» TAREAS
• a. Según el fragmento sobre la adoración, ¿quién afirmaba que la adoración es para el apóstol como una audiencia o una clase con el divino Maestro?
• b. Repite tal cual el pasaje del fragmento sobre la adoración que va desde "La adoración es" hasta "personas y situaciones.".

» FRAGMENTO DEL DOCUMENTO
====
La adoración, momento de escucha.
La adoración es para el apóstol “como una audiencia, una clase, donde el discípulo o el ministro se entretiene con el divino Maestro”, afirmaba el beato Santiago Alberione. Es ese tiempo en el que el evangelizador se acerca a la fuente del Espíritu, el tiempo para interiorizar la Palabra de Dios, para renovarse en presencia del Señor, para ver de nuevo, con su luz, a todas las personas y situaciones.
“Aprender a comunicar –leemos en el mensaje para la 46 Jornada de las comunicaciones sociales– quiere decir aprender a escuchar, a contemplar, además de hablar, y esto es especialmente importante para los agentes de la evangelización”. “En el silencio –dice el Papa– escuchamos y nos conocemos mejor a nosotros mismos; nace y se profundiza el pensamiento, comprendemos con mayor claridad lo que queremos decir o lo que esperamos del otro; elegimos cómo expresarnos... Allí donde los mensajes y la información son abundantes, el silencio se hace esencial para discernir lo que es importante de lo que es inútil y superficial”.
Para el fundador de la Familia Paulina, la adoración verdadera “es el alma que impregna todas las horas, las ocupaciones, los pensamientos, las relaciones, etc. Es la linfa o corriente vital que influye en todo, que comunica el espíritu incluso en las cosas más comunes. Forma una espiritualidad que se vive y comunica. Forma el espíritu de oración que, si se le cultiva, transforma todos los trabajos en oración...”. Y continuaba afirmando que si con la adoración “se adquiriera una base sobrenatural que lo ilumina todo, una generosidad espiritual de entrega y acción, un sentimiento profundo de que Dios está en nosotros; si, tras haber estado con Jesucristo, lo sintiéramos vivo y actuando en nuestro ser...”; entonces llegaríamos pronto a la “transformación en Cristo”. “La vida se convierte en oración y la oración da la vida” (cf UPS II, p. 110-111).
La adoración, fuente de evangelización.
====
» INFORMACIÓN PROPORCIONADA
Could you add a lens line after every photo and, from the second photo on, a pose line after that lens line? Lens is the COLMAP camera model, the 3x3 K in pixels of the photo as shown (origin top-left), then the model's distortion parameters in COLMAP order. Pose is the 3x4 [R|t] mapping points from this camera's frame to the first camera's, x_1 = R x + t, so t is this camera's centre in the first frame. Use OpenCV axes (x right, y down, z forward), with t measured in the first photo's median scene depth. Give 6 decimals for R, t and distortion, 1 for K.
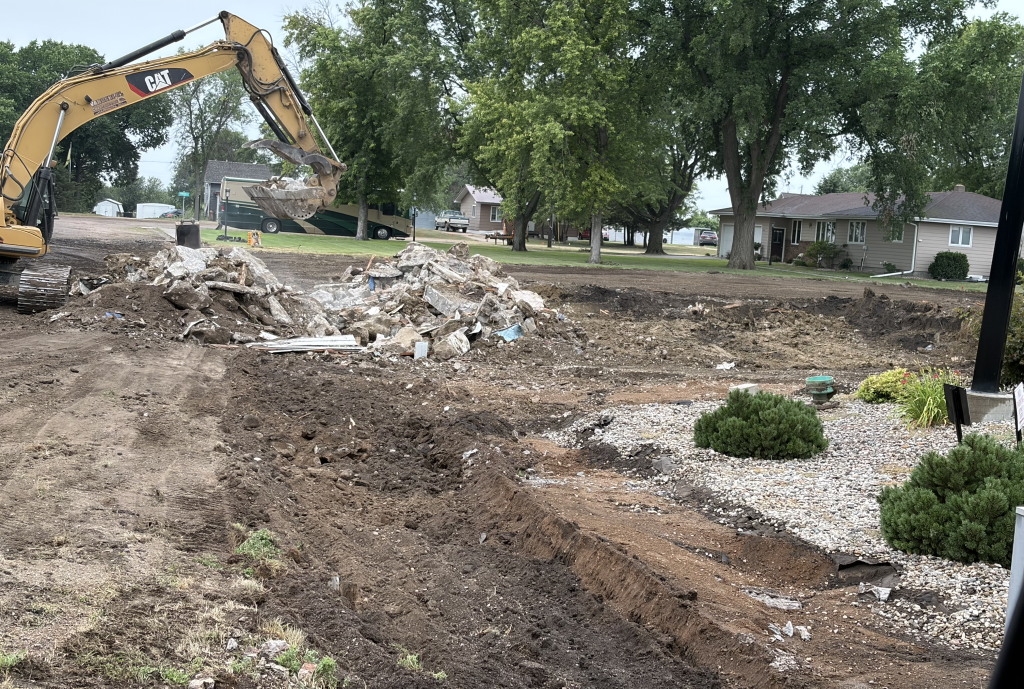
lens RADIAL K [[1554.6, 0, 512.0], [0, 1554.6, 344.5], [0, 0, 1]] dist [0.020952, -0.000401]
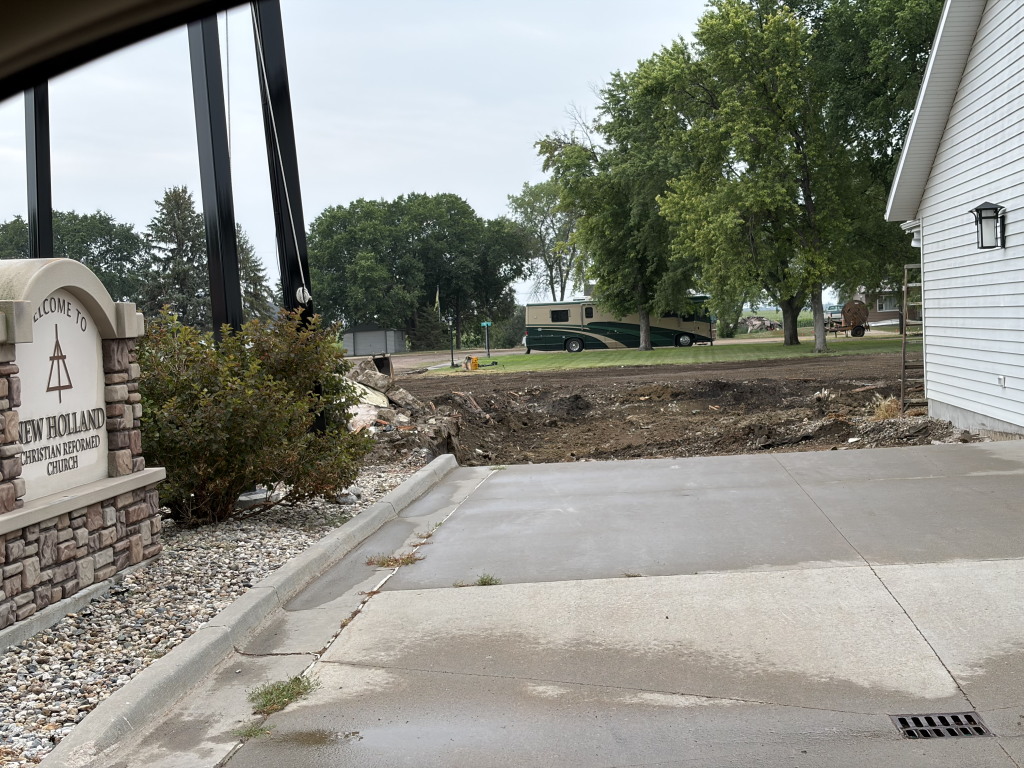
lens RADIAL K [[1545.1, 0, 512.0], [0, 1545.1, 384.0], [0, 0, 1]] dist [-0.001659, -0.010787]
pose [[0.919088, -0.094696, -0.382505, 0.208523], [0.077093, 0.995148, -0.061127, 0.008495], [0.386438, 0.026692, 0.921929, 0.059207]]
====
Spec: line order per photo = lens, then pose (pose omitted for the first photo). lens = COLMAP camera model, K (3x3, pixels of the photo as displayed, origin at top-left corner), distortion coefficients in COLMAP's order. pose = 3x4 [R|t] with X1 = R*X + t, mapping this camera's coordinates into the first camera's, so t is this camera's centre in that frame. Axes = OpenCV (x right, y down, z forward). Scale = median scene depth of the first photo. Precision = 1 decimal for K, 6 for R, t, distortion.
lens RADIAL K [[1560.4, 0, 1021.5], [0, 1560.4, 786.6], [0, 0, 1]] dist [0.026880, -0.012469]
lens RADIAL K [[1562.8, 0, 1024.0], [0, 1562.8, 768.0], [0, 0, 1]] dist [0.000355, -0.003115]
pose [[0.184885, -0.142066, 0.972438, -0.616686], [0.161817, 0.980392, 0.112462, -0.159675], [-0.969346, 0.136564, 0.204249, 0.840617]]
====
» SOLUCIONES POR TAREA
• a. El beato Santiago Alberione.

• b.
La adoración es para el apóstol “como una audiencia, una clase, donde el discípulo o el ministro se entretiene con el divino Maestro”, afirmaba el beato Santiago Alberione. Es ese tiempo en el que el evangelizador se acerca a la fuente del Espíritu, el tiempo para interiorizar la Palabra de Dios, para renovarse en presencia del Señor, para ver de nuevo, con su luz, a todas las personas y situaciones.